• [Work task]: For the records that follow, please set down exactly the lines between the one holding "[14] Fine HF, Iranmanesh" and the one holding "[18] Akçay Bİ, Uyar", inclusive, and only those.

• [Transcribed page contents]:
+++
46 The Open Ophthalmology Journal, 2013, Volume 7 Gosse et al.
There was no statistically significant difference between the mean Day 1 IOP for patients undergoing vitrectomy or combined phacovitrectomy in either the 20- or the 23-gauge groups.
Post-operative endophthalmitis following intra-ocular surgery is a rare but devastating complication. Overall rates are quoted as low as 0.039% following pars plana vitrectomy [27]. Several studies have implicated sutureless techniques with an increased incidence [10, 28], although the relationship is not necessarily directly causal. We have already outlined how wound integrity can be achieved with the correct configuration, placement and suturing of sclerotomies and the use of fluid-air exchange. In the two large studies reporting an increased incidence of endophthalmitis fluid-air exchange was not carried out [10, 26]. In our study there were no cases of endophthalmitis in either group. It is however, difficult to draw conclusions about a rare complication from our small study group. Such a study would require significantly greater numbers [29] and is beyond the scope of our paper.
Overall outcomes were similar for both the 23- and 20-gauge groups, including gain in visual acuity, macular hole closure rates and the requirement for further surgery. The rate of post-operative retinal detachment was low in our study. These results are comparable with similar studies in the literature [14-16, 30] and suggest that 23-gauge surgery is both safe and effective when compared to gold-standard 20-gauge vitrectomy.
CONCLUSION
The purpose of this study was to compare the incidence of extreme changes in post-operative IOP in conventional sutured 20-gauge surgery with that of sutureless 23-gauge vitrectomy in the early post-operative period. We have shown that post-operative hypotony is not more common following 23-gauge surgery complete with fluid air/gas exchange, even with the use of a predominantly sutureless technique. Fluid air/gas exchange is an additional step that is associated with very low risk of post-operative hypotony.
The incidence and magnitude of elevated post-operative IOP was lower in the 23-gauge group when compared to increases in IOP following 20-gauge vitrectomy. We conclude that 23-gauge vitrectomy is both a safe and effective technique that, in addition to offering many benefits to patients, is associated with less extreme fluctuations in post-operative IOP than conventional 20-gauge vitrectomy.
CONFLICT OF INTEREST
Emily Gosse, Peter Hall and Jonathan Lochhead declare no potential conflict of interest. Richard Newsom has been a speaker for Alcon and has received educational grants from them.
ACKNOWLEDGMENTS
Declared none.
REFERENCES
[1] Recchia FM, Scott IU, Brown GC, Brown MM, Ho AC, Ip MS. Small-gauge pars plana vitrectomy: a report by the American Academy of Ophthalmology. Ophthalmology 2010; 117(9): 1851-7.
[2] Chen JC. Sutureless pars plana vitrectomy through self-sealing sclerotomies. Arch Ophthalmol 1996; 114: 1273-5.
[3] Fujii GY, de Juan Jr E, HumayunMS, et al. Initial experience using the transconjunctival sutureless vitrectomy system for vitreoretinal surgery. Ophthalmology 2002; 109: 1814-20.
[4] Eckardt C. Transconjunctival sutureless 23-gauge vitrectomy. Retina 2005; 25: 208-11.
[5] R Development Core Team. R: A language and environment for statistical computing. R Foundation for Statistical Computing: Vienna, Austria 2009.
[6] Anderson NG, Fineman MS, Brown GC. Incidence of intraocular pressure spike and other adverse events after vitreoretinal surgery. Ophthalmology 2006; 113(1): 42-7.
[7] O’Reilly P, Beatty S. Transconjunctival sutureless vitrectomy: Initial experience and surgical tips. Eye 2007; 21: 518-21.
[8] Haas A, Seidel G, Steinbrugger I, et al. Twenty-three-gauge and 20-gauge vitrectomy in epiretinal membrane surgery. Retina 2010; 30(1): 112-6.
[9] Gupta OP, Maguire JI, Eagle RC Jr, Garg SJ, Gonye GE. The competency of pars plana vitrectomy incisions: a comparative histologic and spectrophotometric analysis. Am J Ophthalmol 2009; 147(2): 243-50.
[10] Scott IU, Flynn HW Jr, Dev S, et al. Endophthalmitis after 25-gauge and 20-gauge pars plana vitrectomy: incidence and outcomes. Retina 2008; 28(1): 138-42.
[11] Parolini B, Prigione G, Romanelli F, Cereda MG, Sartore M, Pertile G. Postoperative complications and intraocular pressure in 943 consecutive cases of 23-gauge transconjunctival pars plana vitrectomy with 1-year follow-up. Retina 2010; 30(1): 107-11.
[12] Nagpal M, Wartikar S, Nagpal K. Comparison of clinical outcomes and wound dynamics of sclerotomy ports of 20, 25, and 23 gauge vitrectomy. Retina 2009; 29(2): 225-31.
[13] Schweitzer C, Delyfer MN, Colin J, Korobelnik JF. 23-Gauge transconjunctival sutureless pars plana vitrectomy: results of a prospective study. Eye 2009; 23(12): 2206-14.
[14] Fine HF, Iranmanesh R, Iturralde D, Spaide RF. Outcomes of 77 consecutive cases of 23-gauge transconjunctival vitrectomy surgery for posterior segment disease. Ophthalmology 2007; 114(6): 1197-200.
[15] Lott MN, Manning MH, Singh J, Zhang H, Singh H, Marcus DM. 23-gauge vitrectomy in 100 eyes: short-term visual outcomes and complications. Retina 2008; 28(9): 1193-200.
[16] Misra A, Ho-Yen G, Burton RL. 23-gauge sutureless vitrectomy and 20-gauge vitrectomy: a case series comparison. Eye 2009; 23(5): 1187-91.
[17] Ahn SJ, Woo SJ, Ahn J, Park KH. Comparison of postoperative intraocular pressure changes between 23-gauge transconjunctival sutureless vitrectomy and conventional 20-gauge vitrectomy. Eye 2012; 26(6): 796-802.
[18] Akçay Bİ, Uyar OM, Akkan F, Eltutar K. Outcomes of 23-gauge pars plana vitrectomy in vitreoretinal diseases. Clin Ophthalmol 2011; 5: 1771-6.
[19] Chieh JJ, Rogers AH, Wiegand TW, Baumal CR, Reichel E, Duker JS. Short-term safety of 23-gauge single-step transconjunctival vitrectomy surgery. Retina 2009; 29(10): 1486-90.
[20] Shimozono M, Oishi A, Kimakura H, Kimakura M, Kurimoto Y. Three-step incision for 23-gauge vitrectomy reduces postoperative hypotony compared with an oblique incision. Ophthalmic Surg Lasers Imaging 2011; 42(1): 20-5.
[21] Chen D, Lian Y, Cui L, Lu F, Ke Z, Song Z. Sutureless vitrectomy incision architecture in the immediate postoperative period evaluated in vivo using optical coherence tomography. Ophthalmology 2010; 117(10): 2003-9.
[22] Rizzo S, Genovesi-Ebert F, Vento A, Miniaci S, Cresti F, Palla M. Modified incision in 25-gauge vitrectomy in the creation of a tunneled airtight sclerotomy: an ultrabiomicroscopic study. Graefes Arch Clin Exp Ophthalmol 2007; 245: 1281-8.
+++
• [The completed task]:
[14] Fine HF, Iranmanesh R, Iturralde D, Spaide RF. Outcomes of 77 consecutive cases of 23-gauge transconjunctival vitrectomy surgery for posterior segment disease. Ophthalmology 2007; 114(6): 1197-200.
[15] Lott MN, Manning MH, Singh J, Zhang H, Singh H, Marcus DM. 23-gauge vitrectomy in 100 eyes: short-term visual outcomes and complications. Retina 2008; 28(9): 1193-200.
[16] Misra A, Ho-Yen G, Burton RL. 23-gauge sutureless vitrectomy and 20-gauge vitrectomy: a case series comparison. Eye 2009; 23(5): 1187-91.
[17] Ahn SJ, Woo SJ, Ahn J, Park KH. Comparison of postoperative intraocular pressure changes between 23-gauge transconjunctival sutureless vitrectomy and conventional 20-gauge vitrectomy. Eye 2012; 26(6): 796-802.
[18] Akçay Bİ, Uyar OM, Akkan F, Eltutar K. Outcomes of 23-gauge pars plana vitrectomy in vitreoretinal diseases. Clin Ophthalmol 2011; 5: 1771-6.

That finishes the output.